Steve Kerr appeared to troll James Harden by pretending to fall over during a media session

  • Steve Kerr appeared to mock James Harden on Monday by pretending to fall down while he spoke to reporters and then questioning who fouled him.
  • The move came after the Golden State Warriors beat the Houston Rockets in a controversial Game 1 that featured several Rockets players complaining that referees missed foul calls on the Warriors.
  • Two separate reports on Monday detailed the Rockets’ efforts to study how the Warriors are officiated, with the Rockets eventually complaining to the NBA and saying they would have beaten the Warriors in Game 7 of last year’s Western Conference Finals if the proper calls were made.
  • Visit Business Insider’s homepage for more stories.

Steve Kerr decided to have some fun with reporters just one day after the controversial Game 1 between the Houston Rockets and Golden State Warriors.
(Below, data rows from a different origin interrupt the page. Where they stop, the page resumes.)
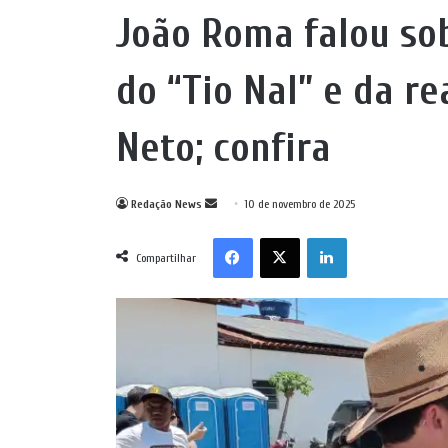
João Roma falou sob
do “Tio Nal” e da 
Neto; confira
Mande
Redação News
10 de novembro de 2025
um
Facebook
X
Linkedin
e-
Compartilhar
mail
While sitting down for his media session on Monday, Kerr pretended to fall over on his stool, then questioned who fouled him.

Read more:
The Warriors and Rockets rematch is turning into a heated debate over an obscure NBA foul rule

Here’s the video of Kerr.

The joke came after James Harden and the Rockets took issue with the officiating in the Warriors’ Game 1 win. Harden several times fell over while shooting threes and felt he was fouled, believing the Warriors didn’t allow a safe landing space, as league rules dictate. He believed he was fouled by Draymond Green in the same manner on a game-tying three-point attempt with 10 seconds left.

Another video:

The discourse of the game has only gotten uglier, as The Athletic and ESPN both reported that the Rockets did a study analysing the officiating for the Warriors and complained to the league, believing the Warriors have gotten preferential treatment from the referees. The Rockets’ study included their Game 7 loss to the Warriors in the Western Conference Finals last year. The team concluded that officials cost them over 18 points on free throws because of missed fouls.

Kerr on Monday called the focus on the officiating “unfortunate,” saying that it should be about basketball because the Warriors similarly believed they didn’t get foul calls.

“In the modern game, a lot of players have gotten really good at deception, creating contact. I don’t remember people falling down on three-point shots all the time when I played” Kerr said, noting that rules have changed over time.

“There’s so much deception that’s part of the game, it’s very, very difficult to officiate.”